- _MATERIALS PROVIDED_:
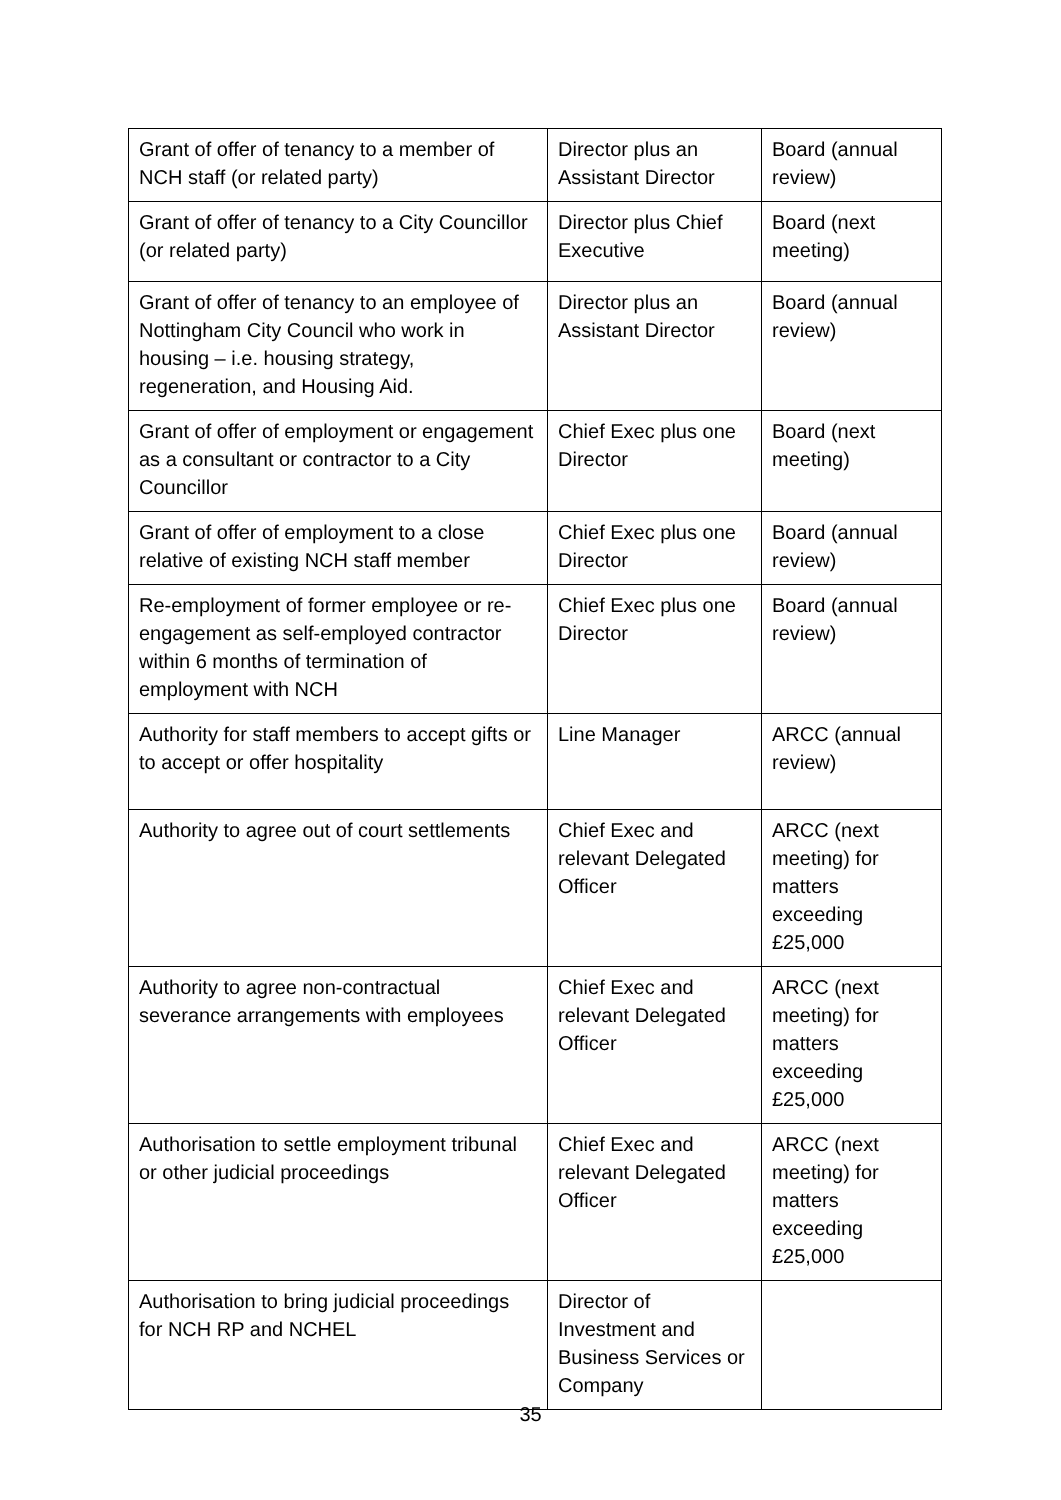| Grant of offer of tenancy to a member of NCH staff (or related party) | Director plus an Assistant Director | Board (annual review) |
| Grant of offer of tenancy to a City Councillor (or related party) | Director plus Chief Executive | Board (next meeting) |
| Grant of offer of tenancy to an employee of Nottingham City Council who work in housing – i.e. housing strategy, regeneration, and Housing Aid. | Director plus an Assistant Director | Board (annual review) |
| Grant of offer of employment or engagement as a consultant or contractor to a City Councillor | Chief Exec plus one Director | Board (next meeting) |
| Grant of offer of employment to a close relative of existing NCH staff member | Chief Exec plus one Director | Board (annual review) |
| Re-employment of former employee or re-engagement as self-employed contractor within 6 months of termination of employment with NCH | Chief Exec plus one Director | Board (annual review) |
| Authority for staff members to accept gifts or to accept or offer hospitality | Line Manager | ARCC (annual review) |
| Authority to agree out of court settlements | Chief Exec and relevant Delegated Officer | ARCC (next meeting) for matters exceeding £25,000 |
| Authority to agree non-contractual severance arrangements with employees | Chief Exec and relevant Delegated Officer | ARCC (next meeting) for matters exceeding £25,000 |
| Authorisation to settle employment tribunal or other judicial proceedings | Chief Exec and relevant Delegated Officer | ARCC (next meeting) for matters exceeding £25,000 |
| Authorisation to bring judicial proceedings for NCH RP and NCHEL | Director of Investment and Business Services or Company | |
35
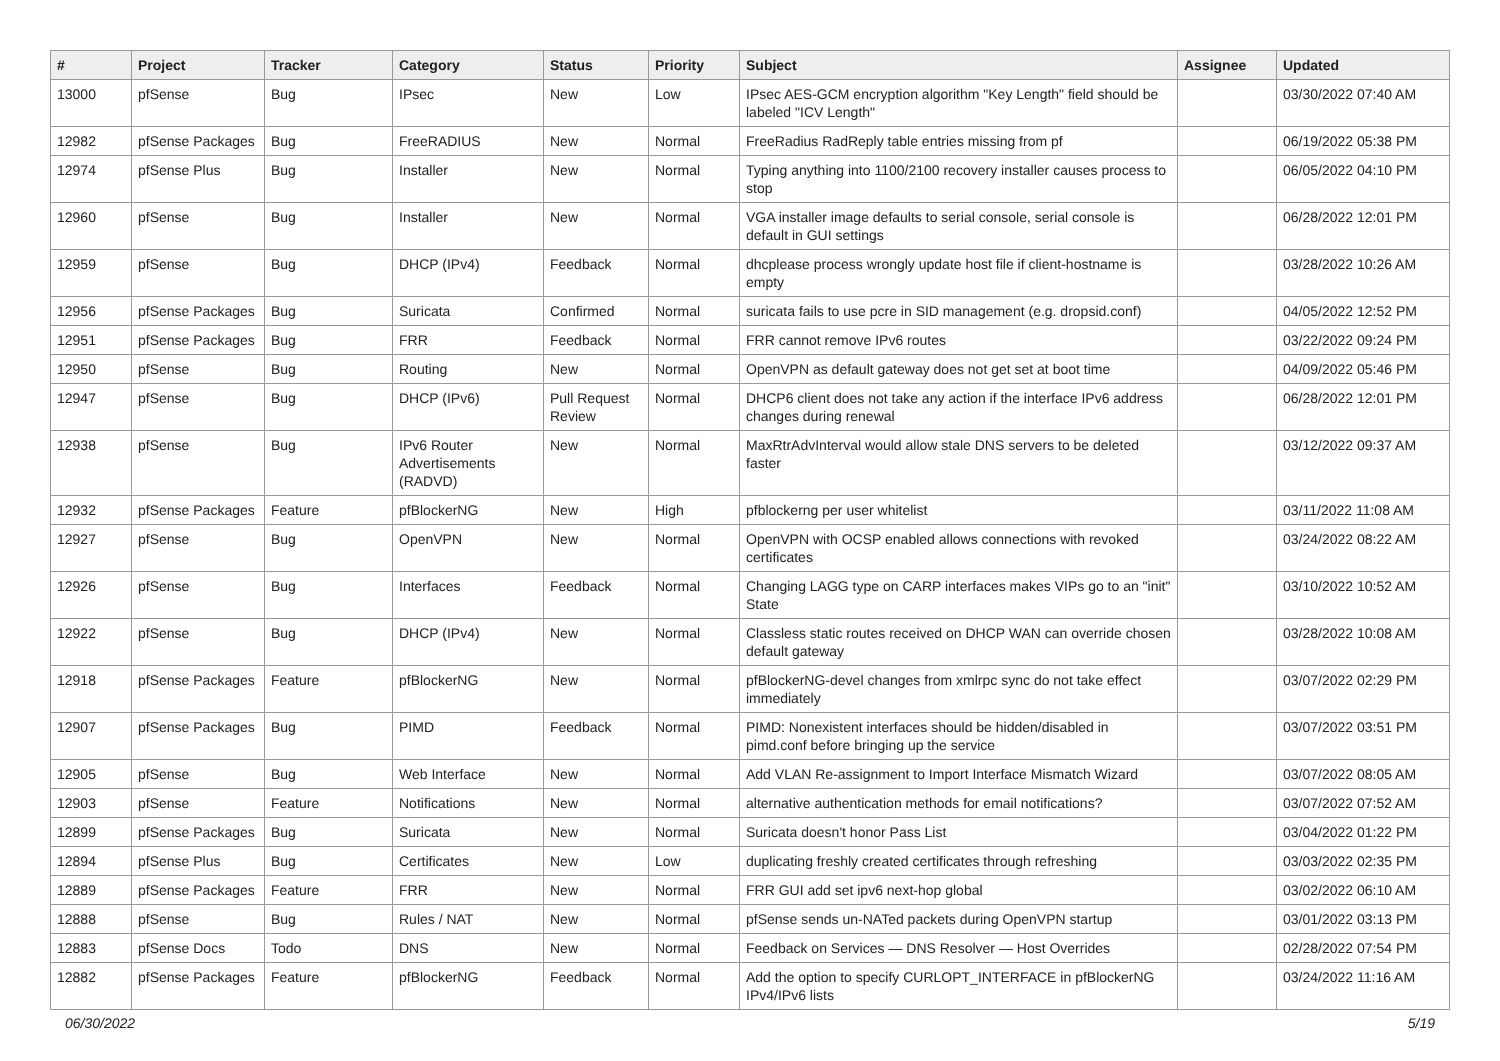| # | Project | Tracker | Category | Status | Priority | Subject | Assignee | Updated |
| --- | --- | --- | --- | --- | --- | --- | --- | --- |
| 13000 | pfSense | Bug | IPsec | New | Low | IPsec AES-GCM encryption algorithm "Key Length" field should be labeled "ICV Length" | | 03/30/2022 07:40 AM |
| 12982 | pfSense Packages | Bug | FreeRADIUS | New | Normal | FreeRadius RadReply table entries missing from pf | | 06/19/2022 05:38 PM |
| 12974 | pfSense Plus | Bug | Installer | New | Normal | Typing anything into 1100/2100 recovery installer causes process to stop | | 06/05/2022 04:10 PM |
| 12960 | pfSense | Bug | Installer | New | Normal | VGA installer image defaults to serial console, serial console is default in GUI settings | | 06/28/2022 12:01 PM |
| 12959 | pfSense | Bug | DHCP (IPv4) | Feedback | Normal | dhcplease process wrongly update host file if client-hostname is empty | | 03/28/2022 10:26 AM |
| 12956 | pfSense Packages | Bug | Suricata | Confirmed | Normal | suricata fails to use pcre in SID management (e.g. dropsid.conf) | | 04/05/2022 12:52 PM |
| 12951 | pfSense Packages | Bug | FRR | Feedback | Normal | FRR cannot remove IPv6 routes | | 03/22/2022 09:24 PM |
| 12950 | pfSense | Bug | Routing | New | Normal | OpenVPN as default gateway does not get set at boot time | | 04/09/2022 05:46 PM |
| 12947 | pfSense | Bug | DHCP (IPv6) | Pull Request Review | Normal | DHCP6 client does not take any action if the interface IPv6 address changes during renewal | | 06/28/2022 12:01 PM |
| 12938 | pfSense | Bug | IPv6 Router Advertisements (RADVD) | New | Normal | MaxRtrAdvInterval would allow stale DNS servers to be deleted faster | | 03/12/2022 09:37 AM |
| 12932 | pfSense Packages | Feature | pfBlockerNG | New | High | pfblockerng per user whitelist | | 03/11/2022 11:08 AM |
| 12927 | pfSense | Bug | OpenVPN | New | Normal | OpenVPN with OCSP enabled allows connections with revoked certificates | | 03/24/2022 08:22 AM |
| 12926 | pfSense | Bug | Interfaces | Feedback | Normal | Changing LAGG type on CARP interfaces makes VIPs go to an "init" State | | 03/10/2022 10:52 AM |
| 12922 | pfSense | Bug | DHCP (IPv4) | New | Normal | Classless static routes received on DHCP WAN can override chosen default gateway | | 03/28/2022 10:08 AM |
| 12918 | pfSense Packages | Feature | pfBlockerNG | New | Normal | pfBlockerNG-devel changes from xmlrpc sync do not take effect immediately | | 03/07/2022 02:29 PM |
| 12907 | pfSense Packages | Bug | PIMD | Feedback | Normal | PIMD: Nonexistent interfaces should be hidden/disabled in pimd.conf before bringing up the service | | 03/07/2022 03:51 PM |
| 12905 | pfSense | Bug | Web Interface | New | Normal | Add VLAN Re-assignment to Import Interface Mismatch Wizard | | 03/07/2022 08:05 AM |
| 12903 | pfSense | Feature | Notifications | New | Normal | alternative authentication methods for email notifications? | | 03/07/2022 07:52 AM |
| 12899 | pfSense Packages | Bug | Suricata | New | Normal | Suricata doesn't honor Pass List | | 03/04/2022 01:22 PM |
| 12894 | pfSense Plus | Bug | Certificates | New | Low | duplicating freshly created certificates through refreshing | | 03/03/2022 02:35 PM |
| 12889 | pfSense Packages | Feature | FRR | New | Normal | FRR GUI add set ipv6 next-hop global | | 03/02/2022 06:10 AM |
| 12888 | pfSense | Bug | Rules / NAT | New | Normal | pfSense sends un-NATed packets during OpenVPN startup | | 03/01/2022 03:13 PM |
| 12883 | pfSense Docs | Todo | DNS | New | Normal | Feedback on Services — DNS Resolver — Host Overrides | | 02/28/2022 07:54 PM |
| 12882 | pfSense Packages | Feature | pfBlockerNG | Feedback | Normal | Add the option to specify CURLOPT_INTERFACE in pfBlockerNG IPv4/IPv6 lists | | 03/24/2022 11:16 AM |
06/30/2022 5/19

- _WHAT IS EXPECTED_: Excluding the images, copy all of the material above verbatim.

- _TASK ANSWER_:
| Grant of offer of tenancy to a member of NCH staff (or related party) | Director plus an Assistant Director | Board (annual review) |
| Grant of offer of tenancy to a City Councillor (or related party) | Director plus Chief Executive | Board (next meeting) |
| Grant of offer of tenancy to an employee of Nottingham City Council who work in housing – i.e. housing strategy, regeneration, and Housing Aid. | Director plus an Assistant Director | Board (annual review) |
| Grant of offer of employment or engagement as a consultant or contractor to a City Councillor | Chief Exec plus one Director | Board (next meeting) |
| Grant of offer of employment to a close relative of existing NCH staff member | Chief Exec plus one Director | Board (annual review) |
| Re-employment of former employee or re-engagement as self-employed contractor within 6 months of termination of employment with NCH | Chief Exec plus one Director | Board (annual review) |
| Authority for staff members to accept gifts or to accept or offer hospitality | Line Manager | ARCC (annual review) |
| Authority to agree out of court settlements | Chief Exec and relevant Delegated Officer | ARCC (next meeting) for matters exceeding £25,000 |
| Authority to agree non-contractual severance arrangements with employees | Chief Exec and relevant Delegated Officer | ARCC (next meeting) for matters exceeding £25,000 |
| Authorisation to settle employment tribunal or other judicial proceedings | Chief Exec and relevant Delegated Officer | ARCC (next meeting) for matters exceeding £25,000 |
| Authorisation to bring judicial proceedings for NCH RP and NCHEL | Director of Investment and Business Services or Company | |
35
| # | Project | Tracker | Category | Status | Priority | Subject | Assignee | Updated |
| --- | --- | --- | --- | --- | --- | --- | --- | --- |
| 13000 | pfSense | Bug | IPsec | New | Low | IPsec AES-GCM encryption algorithm "Key Length" field should be labeled "ICV Length" | | 03/30/2022 07:40 AM |
| 12982 | pfSense Packages | Bug | FreeRADIUS | New | Normal | FreeRadius RadReply table entries missing from pf | | 06/19/2022 05:38 PM |
| 12974 | pfSense Plus | Bug | Installer | New | Normal | Typing anything into 1100/2100 recovery installer causes process to stop | | 06/05/2022 04:10 PM |
| 12960 | pfSense | Bug | Installer | New | Normal | VGA installer image defaults to serial console, serial console is default in GUI settings | | 06/28/2022 12:01 PM |
| 12959 | pfSense | Bug | DHCP (IPv4) | Feedback | Normal | dhcplease process wrongly update host file if client-hostname is empty | | 03/28/2022 10:26 AM |
| 12956 | pfSense Packages | Bug | Suricata | Confirmed | Normal | suricata fails to use pcre in SID management (e.g. dropsid.conf) | | 04/05/2022 12:52 PM |
| 12951 | pfSense Packages | Bug | FRR | Feedback | Normal | FRR cannot remove IPv6 routes | | 03/22/2022 09:24 PM |
| 12950 | pfSense | Bug | Routing | New | Normal | OpenVPN as default gateway does not get set at boot time | | 04/09/2022 05:46 PM |
| 12947 | pfSense | Bug | DHCP (IPv6) | Pull Request Review | Normal | DHCP6 client does not take any action if the interface IPv6 address changes during renewal | | 06/28/2022 12:01 PM |
| 12938 | pfSense | Bug | IPv6 Router Advertisements (RADVD) | New | Normal | MaxRtrAdvInterval would allow stale DNS servers to be deleted faster | | 03/12/2022 09:37 AM |
| 12932 | pfSense Packages | Feature | pfBlockerNG | New | High | pfblockerng per user whitelist | | 03/11/2022 11:08 AM |
| 12927 | pfSense | Bug | OpenVPN | New | Normal | OpenVPN with OCSP enabled allows connections with revoked certificates | | 03/24/2022 08:22 AM |
| 12926 | pfSense | Bug | Interfaces | Feedback | Normal | Changing LAGG type on CARP interfaces makes VIPs go to an "init" State | | 03/10/2022 10:52 AM |
| 12922 | pfSense | Bug | DHCP (IPv4) | New | Normal | Classless static routes received on DHCP WAN can override chosen default gateway | | 03/28/2022 10:08 AM |
| 12918 | pfSense Packages | Feature | pfBlockerNG | New | Normal | pfBlockerNG-devel changes from xmlrpc sync do not take effect immediately | | 03/07/2022 02:29 PM |
| 12907 | pfSense Packages | Bug | PIMD | Feedback | Normal | PIMD: Nonexistent interfaces should be hidden/disabled in pimd.conf before bringing up the service | | 03/07/2022 03:51 PM |
| 12905 | pfSense | Bug | Web Interface | New | Normal | Add VLAN Re-assignment to Import Interface Mismatch Wizard | | 03/07/2022 08:05 AM |
| 12903 | pfSense | Feature | Notifications | New | Normal | alternative authentication methods for email notifications? | | 03/07/2022 07:52 AM |
| 12899 | pfSense Packages | Bug | Suricata | New | Normal | Suricata doesn't honor Pass List | | 03/04/2022 01:22 PM |
| 12894 | pfSense Plus | Bug | Certificates | New | Low | duplicating freshly created certificates through refreshing | | 03/03/2022 02:35 PM |
| 12889 | pfSense Packages | Feature | FRR | New | Normal | FRR GUI add set ipv6 next-hop global | | 03/02/2022 06:10 AM |
| 12888 | pfSense | Bug | Rules / NAT | New | Normal | pfSense sends un-NATed packets during OpenVPN startup | | 03/01/2022 03:13 PM |
| 12883 | pfSense Docs | Todo | DNS | New | Normal | Feedback on Services — DNS Resolver — Host Overrides | | 02/28/2022 07:54 PM |
| 12882 | pfSense Packages | Feature | pfBlockerNG | Feedback | Normal | Add the option to specify CURLOPT_INTERFACE in pfBlockerNG IPv4/IPv6 lists | | 03/24/2022 11:16 AM |
06/30/2022 5/19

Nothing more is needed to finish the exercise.